AWS will be using the same purpose-built hardware that it uses in its own data center regions for the Outposts services.

AWS Outposts is not the first time AWS has made hardware available to its customers, though it is the first in which compute hardware is being made available. The AWS Snowball service that has been available for the last few years provides AWS hardware for storage to help organizations transfer large amounts of data to the cloud.

How AWS Outposts Work

AWS is set to make AWS Outposts available in a manner that is nearly identical to how cloud instances in its public cloud are available. Organizations can choose what EC2 instance types and what storage options they want to run.

The Outpost system will be available in single server configurations and will also be scalable to multiple racks.
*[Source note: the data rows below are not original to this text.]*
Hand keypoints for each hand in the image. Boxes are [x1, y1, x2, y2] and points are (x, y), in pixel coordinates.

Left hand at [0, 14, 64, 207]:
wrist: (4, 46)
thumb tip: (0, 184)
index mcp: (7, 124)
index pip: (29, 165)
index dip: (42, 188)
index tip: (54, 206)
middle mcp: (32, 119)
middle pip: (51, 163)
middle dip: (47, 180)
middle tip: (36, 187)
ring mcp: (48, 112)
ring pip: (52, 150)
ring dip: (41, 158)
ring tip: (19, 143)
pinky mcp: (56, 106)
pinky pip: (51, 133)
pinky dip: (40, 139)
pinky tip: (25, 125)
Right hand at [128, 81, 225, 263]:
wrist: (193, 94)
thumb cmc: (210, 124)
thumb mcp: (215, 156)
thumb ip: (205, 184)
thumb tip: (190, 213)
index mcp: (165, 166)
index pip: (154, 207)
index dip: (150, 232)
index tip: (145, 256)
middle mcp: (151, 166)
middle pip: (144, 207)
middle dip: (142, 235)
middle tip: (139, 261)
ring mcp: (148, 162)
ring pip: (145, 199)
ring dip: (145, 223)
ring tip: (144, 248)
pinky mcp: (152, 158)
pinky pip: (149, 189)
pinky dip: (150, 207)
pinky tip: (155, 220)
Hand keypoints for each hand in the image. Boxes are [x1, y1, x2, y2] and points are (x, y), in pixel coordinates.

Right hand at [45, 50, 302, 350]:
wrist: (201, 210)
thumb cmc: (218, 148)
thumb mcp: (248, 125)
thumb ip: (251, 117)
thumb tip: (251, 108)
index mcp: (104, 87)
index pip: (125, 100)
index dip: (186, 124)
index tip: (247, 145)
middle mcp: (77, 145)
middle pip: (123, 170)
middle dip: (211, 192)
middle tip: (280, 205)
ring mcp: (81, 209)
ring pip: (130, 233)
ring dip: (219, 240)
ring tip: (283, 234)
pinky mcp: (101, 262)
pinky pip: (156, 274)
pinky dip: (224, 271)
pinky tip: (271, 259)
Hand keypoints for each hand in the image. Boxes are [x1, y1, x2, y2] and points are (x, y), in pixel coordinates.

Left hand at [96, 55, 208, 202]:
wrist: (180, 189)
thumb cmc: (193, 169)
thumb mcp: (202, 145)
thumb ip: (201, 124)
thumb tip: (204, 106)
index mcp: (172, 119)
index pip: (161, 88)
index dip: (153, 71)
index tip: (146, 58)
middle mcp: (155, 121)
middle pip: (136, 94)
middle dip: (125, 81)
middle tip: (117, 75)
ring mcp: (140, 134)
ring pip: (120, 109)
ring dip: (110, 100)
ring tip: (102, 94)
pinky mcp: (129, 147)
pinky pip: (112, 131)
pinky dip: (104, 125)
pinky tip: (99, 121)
The Outpost server system hardware itself is managed and maintained by AWS.

“AWS automatically operates, updates, and maintains the infrastructure management software, eliminating the overhead of regularly downloading new software, upgrading to new functionality, or applying security patches,” AWS stated. “For hardware upgrades, you can choose to have AWS perform the upgrades or have your own staff follow simple upgrade instructions.”

VMware Integration with AWS Outposts

In additional to the regular EC2 services, AWS is providing a VMware variant of Outposts that will enable organizations to run VMware Cloud on AWS locally. In that model, VMware’s virtualization services are available in a service consumption model, in an on-premises deployment running on AWS local hardware.
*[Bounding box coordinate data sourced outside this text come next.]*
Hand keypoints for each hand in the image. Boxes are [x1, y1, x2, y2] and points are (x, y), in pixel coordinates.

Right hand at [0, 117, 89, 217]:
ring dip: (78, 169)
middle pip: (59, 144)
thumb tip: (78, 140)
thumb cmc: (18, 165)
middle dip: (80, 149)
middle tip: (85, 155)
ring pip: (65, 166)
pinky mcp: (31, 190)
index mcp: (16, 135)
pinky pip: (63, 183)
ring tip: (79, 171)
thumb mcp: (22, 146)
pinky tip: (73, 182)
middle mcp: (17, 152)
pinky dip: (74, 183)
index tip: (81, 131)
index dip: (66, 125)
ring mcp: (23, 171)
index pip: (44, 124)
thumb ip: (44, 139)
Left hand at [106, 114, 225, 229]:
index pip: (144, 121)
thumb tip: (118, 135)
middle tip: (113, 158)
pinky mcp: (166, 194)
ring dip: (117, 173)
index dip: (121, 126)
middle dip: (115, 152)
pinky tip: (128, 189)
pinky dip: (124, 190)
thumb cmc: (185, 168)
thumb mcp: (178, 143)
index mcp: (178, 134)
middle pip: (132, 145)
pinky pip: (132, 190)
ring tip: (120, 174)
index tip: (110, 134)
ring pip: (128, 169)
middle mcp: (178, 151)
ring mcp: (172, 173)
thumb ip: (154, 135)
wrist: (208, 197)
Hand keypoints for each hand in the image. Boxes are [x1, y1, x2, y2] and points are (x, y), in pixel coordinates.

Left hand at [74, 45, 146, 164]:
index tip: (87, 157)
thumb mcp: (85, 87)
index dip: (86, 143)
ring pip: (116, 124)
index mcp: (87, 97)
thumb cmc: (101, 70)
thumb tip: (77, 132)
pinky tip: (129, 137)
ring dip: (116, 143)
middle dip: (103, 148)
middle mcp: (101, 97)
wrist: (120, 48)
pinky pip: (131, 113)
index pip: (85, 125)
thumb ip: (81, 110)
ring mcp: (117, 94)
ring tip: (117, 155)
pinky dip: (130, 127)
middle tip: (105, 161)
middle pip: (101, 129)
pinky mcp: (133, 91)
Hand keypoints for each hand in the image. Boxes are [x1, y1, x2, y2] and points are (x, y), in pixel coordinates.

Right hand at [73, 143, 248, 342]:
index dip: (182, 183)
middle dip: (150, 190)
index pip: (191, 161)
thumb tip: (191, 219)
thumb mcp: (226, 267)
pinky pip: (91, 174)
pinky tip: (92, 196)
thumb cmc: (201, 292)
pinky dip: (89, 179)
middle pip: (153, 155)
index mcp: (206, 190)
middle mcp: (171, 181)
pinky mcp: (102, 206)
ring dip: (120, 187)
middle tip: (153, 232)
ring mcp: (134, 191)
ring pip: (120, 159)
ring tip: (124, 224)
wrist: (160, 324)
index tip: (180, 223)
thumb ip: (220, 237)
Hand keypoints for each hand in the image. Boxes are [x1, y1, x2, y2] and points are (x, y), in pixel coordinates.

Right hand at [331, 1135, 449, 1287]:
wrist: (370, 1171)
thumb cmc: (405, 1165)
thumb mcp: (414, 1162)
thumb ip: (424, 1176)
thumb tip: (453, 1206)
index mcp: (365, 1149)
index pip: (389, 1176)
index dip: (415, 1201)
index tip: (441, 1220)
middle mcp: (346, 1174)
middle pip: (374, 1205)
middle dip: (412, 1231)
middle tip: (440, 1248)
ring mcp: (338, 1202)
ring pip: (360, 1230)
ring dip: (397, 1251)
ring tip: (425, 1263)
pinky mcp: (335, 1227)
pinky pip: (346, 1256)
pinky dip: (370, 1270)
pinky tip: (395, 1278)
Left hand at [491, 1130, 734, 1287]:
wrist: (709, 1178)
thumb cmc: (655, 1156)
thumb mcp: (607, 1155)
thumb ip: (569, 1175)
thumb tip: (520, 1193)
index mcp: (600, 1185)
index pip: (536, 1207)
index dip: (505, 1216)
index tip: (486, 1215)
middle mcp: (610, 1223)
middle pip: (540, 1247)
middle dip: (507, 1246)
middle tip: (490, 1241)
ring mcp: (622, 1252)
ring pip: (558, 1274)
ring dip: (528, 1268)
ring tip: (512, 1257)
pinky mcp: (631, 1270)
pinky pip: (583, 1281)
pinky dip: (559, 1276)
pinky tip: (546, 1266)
In a call with press, Mark Lohmeyer, Senior Vice-President and General Manager of the Cloud Platform business unit at VMware, explained what the new VMware variant of Outposts is all about.
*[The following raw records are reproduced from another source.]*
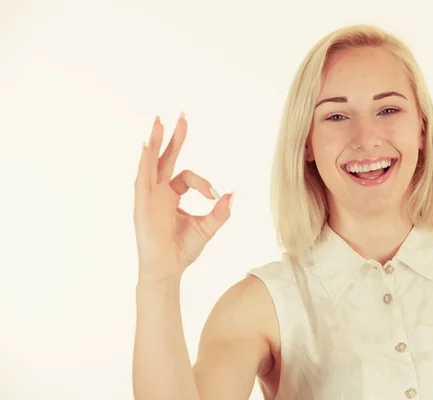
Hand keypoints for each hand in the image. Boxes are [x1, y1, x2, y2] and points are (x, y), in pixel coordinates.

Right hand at [133, 113, 232, 282]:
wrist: (167, 270)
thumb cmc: (183, 250)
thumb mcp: (207, 228)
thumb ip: (219, 212)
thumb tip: (232, 194)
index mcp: (171, 196)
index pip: (187, 177)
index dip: (203, 183)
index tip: (214, 196)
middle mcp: (158, 193)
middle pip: (165, 159)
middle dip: (173, 138)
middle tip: (181, 115)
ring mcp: (148, 197)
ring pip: (151, 164)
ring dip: (154, 143)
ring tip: (158, 122)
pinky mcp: (142, 205)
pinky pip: (142, 180)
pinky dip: (144, 163)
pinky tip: (145, 147)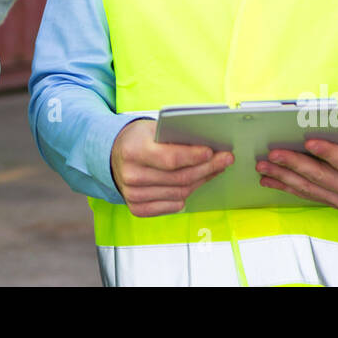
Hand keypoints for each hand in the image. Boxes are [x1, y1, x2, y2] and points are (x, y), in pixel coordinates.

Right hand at [110, 119, 233, 216]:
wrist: (113, 155)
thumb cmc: (137, 139)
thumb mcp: (152, 128)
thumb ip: (175, 137)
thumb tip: (208, 147)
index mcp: (133, 151)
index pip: (171, 158)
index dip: (195, 157)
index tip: (213, 152)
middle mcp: (131, 175)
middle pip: (179, 178)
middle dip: (207, 169)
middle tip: (225, 160)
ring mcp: (133, 195)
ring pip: (180, 194)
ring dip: (200, 182)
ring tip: (213, 170)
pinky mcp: (137, 208)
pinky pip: (172, 207)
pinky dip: (186, 196)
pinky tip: (194, 184)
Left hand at [255, 127, 337, 219]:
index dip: (328, 153)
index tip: (309, 141)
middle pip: (320, 177)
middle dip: (294, 164)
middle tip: (272, 153)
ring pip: (309, 188)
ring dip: (283, 177)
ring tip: (262, 166)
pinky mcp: (336, 203)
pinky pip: (308, 194)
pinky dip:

“Two years ago, VMware and AWS came together in a partnership to help solve some fundamental challenges and we announced VMWare cloud on AWS, and it was really about bringing the core enterprise class benefits of VMware to the cloud and giving them that consistent environment between their private cloud and public cloud,” Lohmeyer said.

“What we announced today between the two companies, you can think about it really as the next major step in that journey in that vision of delivering our joint customers completely consistent hybrid cloud architecture across these different scenarios,” Lohmeyer continued.

“Effectively, what it is that we’re delivering is the same complete VMware Software Defined data center stack as a service that we have enabled running previously on the public cloud. We’re now enabling that exact same service, the same rich set of capabilities, delivered as a VMware cloud service to our customers, but running on prem, on the AWS outpost, on bare metal infrastructure,” he added.

Lohmeyer emphasized that VMware for AWS Outposts is just another hardware deployment option for VMware customers, and it does not displace the company’s existing server hardware partnerships with other vendors, including Dell EMC, HPE and others.

In response to a question from ServerWatch, Lohmeyer explained that core VMware vSphere capabilities such as the ability to vMotion transfer workloads are fully supported, enabling users to dynamically move workloads from existing on-premises VMware deployments to AWS Outpost deployments.

“Literally every enterprise class feature  customers have come to depend on from the VMware software platform, they will be able to take advantage of in a completely consistent way in their data center,” he said.